Короче, прямота или согбенность – да, конечно, но при всем при этом Альперту надо было отыскать в Москве иностранный костюм. Костюм при этом должен быть классическим, нейтральным, без выкрутасов, чтобы тому, кто в нем одет, стать в Берлине невидимым. Чтобы на тебя смотрели, но не замечали. Для этого ты должен выглядеть как все вокруг тебя. Чтобы стать невидимкой, ты должен переодеться. Человек-невидимка надевает на себя костюм, перчатки, шляпу и даже черные очки, чтобы скрыть пустоту своего невидимого присутствия. Иначе ему не донести чемодан от квартиры до вокзала. Чемодан плыл бы по воздуху сам по себе, и все бы поняли, что его несет человек-невидимка. Чтобы спрятаться от людей, человек-невидимка должен был стать видимым, стать как все. Ты облекал невидимое в маску обыденности. Ты создавал видимость – условность – реальности. У Достоевского в начале романа «Идиот» есть подробное описание того, как нелепо был одет князь Мышкин в глазах русских соседей по вагону. В нем в России сразу можно было узнать иностранца. Альперту надо было, наоборот, одеться по-иностранному так, чтобы в нем никто не смог узнать советского гражданина.

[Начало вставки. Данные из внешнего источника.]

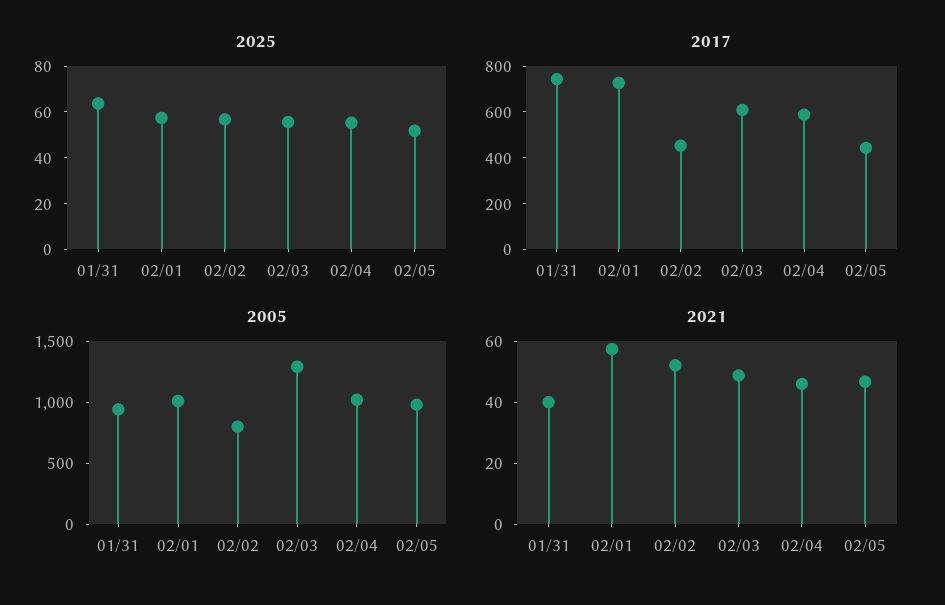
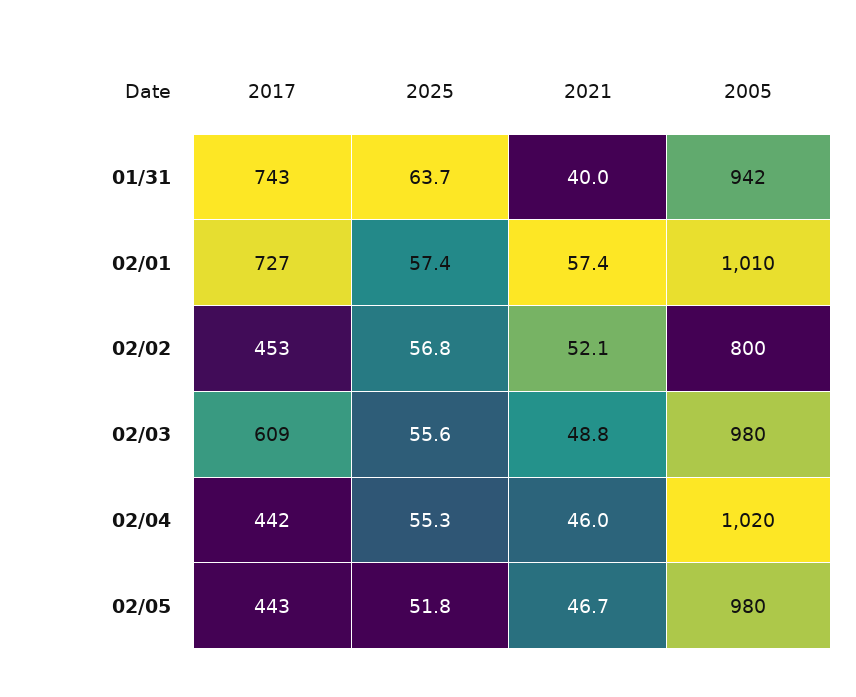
  {
    "2025": {
      "01/31": 63.7,
      "02/01": 57.4,
      "02/02": 56.8,
      "02/03": 55.6,
      "02/04": 55.3,
      "02/05": 51.8
    },
    "2017": {
      "01/31": 743,
      "02/01": 727,
      "02/02": 453,
      "02/03": 609,
-     "02/04": 600,
+     "02/04": 442,
      "02/05": 443
    },
    "2005": {
      "01/31": 942,
      "02/01": 1010,
      "02/02": 800,
-     "02/03": 1300,
+     "02/03": 980,
      "02/04": 1020,
      "02/05": 980
    },
    "2021": {
      "01/31": 40,
      "02/01": 57.4,
      "02/02": 52.1,
      "02/03": 48.8,
      "02/04": 46,
      "02/05": 46.7
    }
  }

Казалось бы, дело не слишком сложное. Но это только кажется. Он рылся в семейных сундуках (старые вещи не выбрасывались), раскопал в огромном семейном кофре допотопные штиблеты, совершенно непохожие на советскую обувь. Дедовский двухбортный пиджак сталинской эпохи был из добротного сукна. Вместе с ленинским галстуком в горошину Альперт стал одевать его, посещая коктейль-бар на улице Горького, где он принципиально общался с друзьями исключительно на английском. Нашел изъеденные молью белые нанковые штаны деда (он был до революции фармацевтом в Каунасе). В этих поисках он был в состоянии перманентного лихорадочного возбуждения. Ощущение риска – с маскарадным переодеванием. Он рыскал по комиссионкам, бродил по рынкам, знакомился с фарцой – из тех, кто приторговывал иностранной одеждой. Все это, конечно же, на глазах у органов, ну и что? Ну ищет молодой человек экзотический костюм – и что? Молодежь всегда модничает. А взрослые за этим наблюдают. И это был спектакль.